Gastroenterology Res 2018 Feb 23;11(1):31-35. Epub 2018 Feb 23.

Department of Gastroenterology, Interfaith Medical Center, Brooklyn, NY, USA.

Background: Despite recent advances in chronic hepatitis C (CHC) treatment, only a small proportion of patients are connected with care and receive treatment. Internal medicine (IM) residents spend nearly one-third of their training in primary care settings and play a crucial role in diagnosing and counseling patients as well as linking patients with care and following up.

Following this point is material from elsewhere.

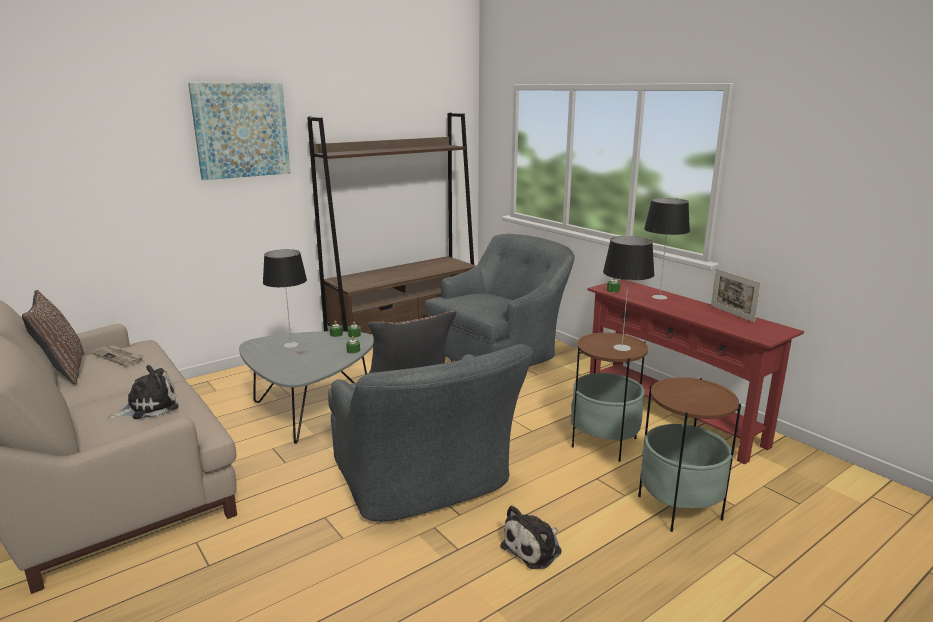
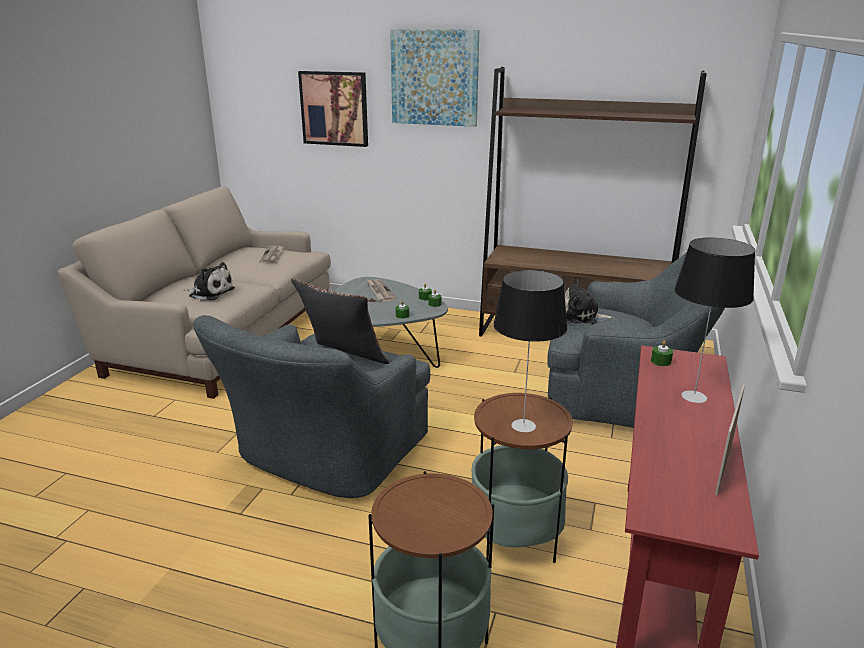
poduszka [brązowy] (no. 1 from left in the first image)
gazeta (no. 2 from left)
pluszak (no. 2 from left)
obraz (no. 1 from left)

Methods: IM residents in a community hospital completed an anonymous questionnaire regarding their knowledge, attitude, and practice associated with CHC treatment and its challenges.

Results: Descriptive analysis of the survey showed that there is a substantial gap in knowledge regarding the newer treatment of CHC between IM residents' perceptions of patient awareness and IM residents.

Conclusion: Updated education regarding CHC that is geared towards medical residents and focused on new modalities of treatment can narrow the gap and lead to considerable increases in the rates of diagnosis and treatment and decreases in morbidity and mortality.